Lately Noboru has focused his research on the fluid dynamical problem of the transport of trace gases and aerosols through the upper atmosphere and around the earth. Transport across latitudes is especially important to understand. Pollutants from the northern hemisphere ultimately penetrate through into the southern hemisphere. The most famous case is that of the (much publicized) production and release of chlorinated hydrocarbon compounds (CFCs) in the industrial countries of the northern hemisphere. These compounds move across latitudes, eventually into the Antarctica where they are chemically very efficient (due to low temperatures) in the process of destroying the ozone layer of the stratosphere. This results in the annual "ozone hole" that has been so much in the news in recent years.
CFC transport is only one case. When large volcanoes erupt they propel huge amounts of fine volcanic ash into the upper atmosphere.
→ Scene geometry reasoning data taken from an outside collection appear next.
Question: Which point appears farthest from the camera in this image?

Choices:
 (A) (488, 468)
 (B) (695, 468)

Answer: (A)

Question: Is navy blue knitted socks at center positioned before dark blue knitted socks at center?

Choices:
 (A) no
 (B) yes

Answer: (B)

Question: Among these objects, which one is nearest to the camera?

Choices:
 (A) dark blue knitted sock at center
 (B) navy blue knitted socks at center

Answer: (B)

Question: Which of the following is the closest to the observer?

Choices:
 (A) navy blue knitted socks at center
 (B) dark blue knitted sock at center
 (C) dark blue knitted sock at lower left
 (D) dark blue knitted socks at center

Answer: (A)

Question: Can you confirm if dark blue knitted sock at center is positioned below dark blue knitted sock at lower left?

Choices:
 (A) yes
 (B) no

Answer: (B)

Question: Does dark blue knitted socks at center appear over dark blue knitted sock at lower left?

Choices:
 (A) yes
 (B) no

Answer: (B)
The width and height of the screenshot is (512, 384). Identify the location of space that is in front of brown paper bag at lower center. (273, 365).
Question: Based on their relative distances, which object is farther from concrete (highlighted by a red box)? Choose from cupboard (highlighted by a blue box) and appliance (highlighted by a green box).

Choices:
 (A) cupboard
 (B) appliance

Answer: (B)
This can temporarily affect the climate over large continental regions by reducing the amount of solar radiation reaching down, but the regional effects are modulated by the transport process. Exhausts from supersonic transports (SSTs) that fly in the tropics can also alter atmospheric chemistry of the polar region if there is fast cross-latitude transport.
What drives cross-latitude transport? In the stratosphere, it is the large-scale waves and eddies created by surface topography and land-sea contrasts. From our experience with a smooth jet ride we tend to think that the stratosphere is a serene place, but on a large horizontal scale it is quite violent particularly in winter. Understanding and successfully quantifying cross-latitude transport is tricky. Jet streams steer air masses across the continents. A pollutant, released from a particular region, has to punch through a jet stream or two in order to spread to the other hemisphere. This isn't always easy.
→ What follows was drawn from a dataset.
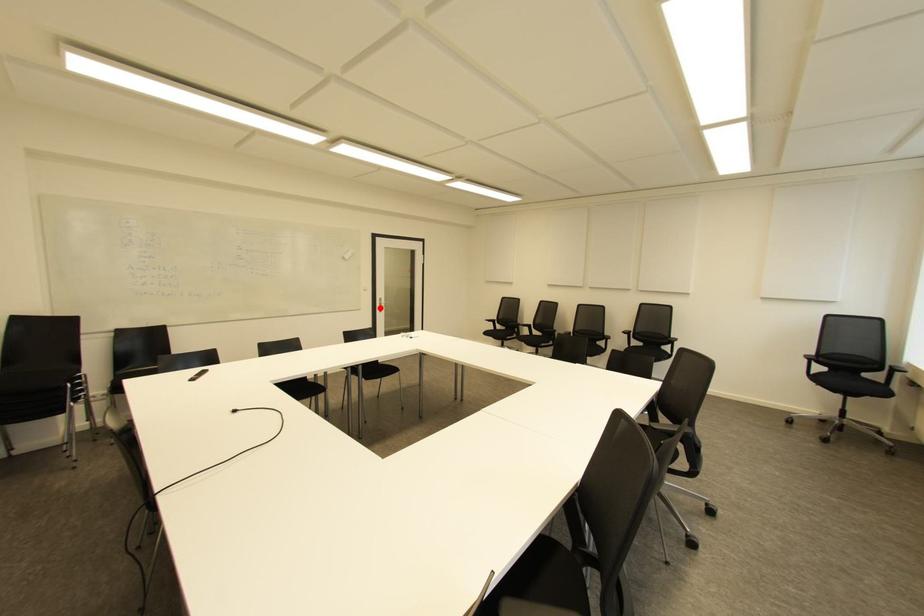
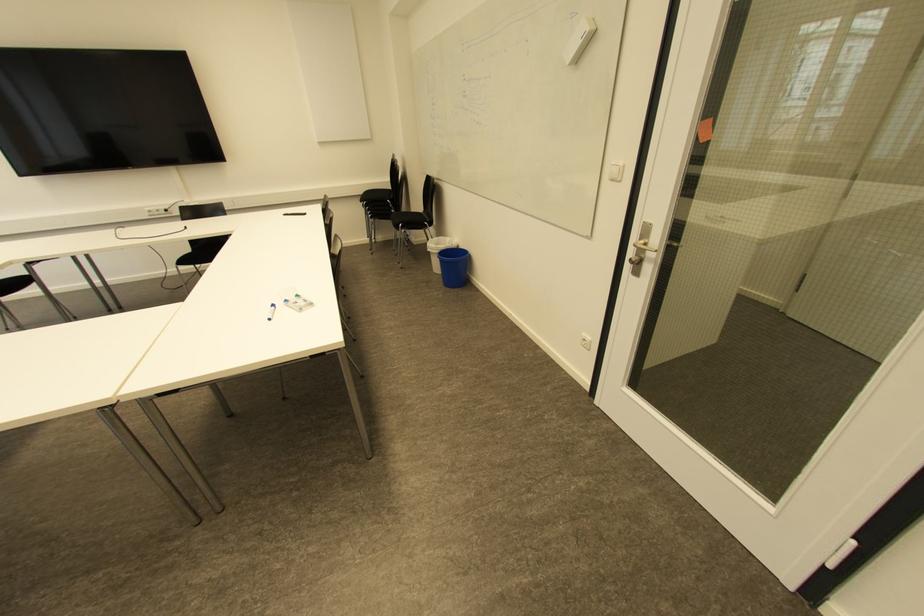
Find the pixel in the second image that matches the highlighted location in the first image.

(638, 262)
In the case of ozone destruction, for example, it is interesting that in the Arctic there is no large ozone hole development, even though CFCs are initially released primarily from the northern hemisphere. The Arctic, however, has a very different regime from the Antarctic. There is much more land mass in the north, hence much more topography that can create eddies. The eddies can move CFCs, however, they also promote the movement of heat from lower latitudes into the Arctic regions. The warmer spring air in the Arctic is not conducive to the formation of stratospheric ice crystals, which are the surfaces on which the chemical reactions that destroy ozone take place.
In the south there is only the Antarctic continent
surrounded entirely by large uninterrupted of ocean, with no topography,
and a weaker eddy formation regime. Antarctica is thus much colder
than the Arctic polar regions, and an ideal place for high level
ice crystal formation and ozone destruction.
Noboru has constructed novel methods to quantify diffusive transport.
His methods are built around fine scale geometry of constituents.
The finer the structure, the more efficient they are at being
diffused. He uses fluid dynamical equations to extract geometrical
information on diffusivity. He follows the courses of two gases
from satellite measurements, nitrous oxide and methane, to infer
transport across latitudes. Unfortunately, current satellite systems
are only capable of rather coarse scale horizontal resolution
- hundred kilometers or so at best. But even from these data he
discovered that diffusivities are indeed minimal at the jet streams--a
result everybody suspected but nobody was able to quantify. He
hopes, that in the near future NASA will be able to provide instrumentation
for higher resolution horizontal measurements in the stratosphere.
Until that time, his methods will be used by atmospheric scientists
to follow the diffusion of pollutants around the planet.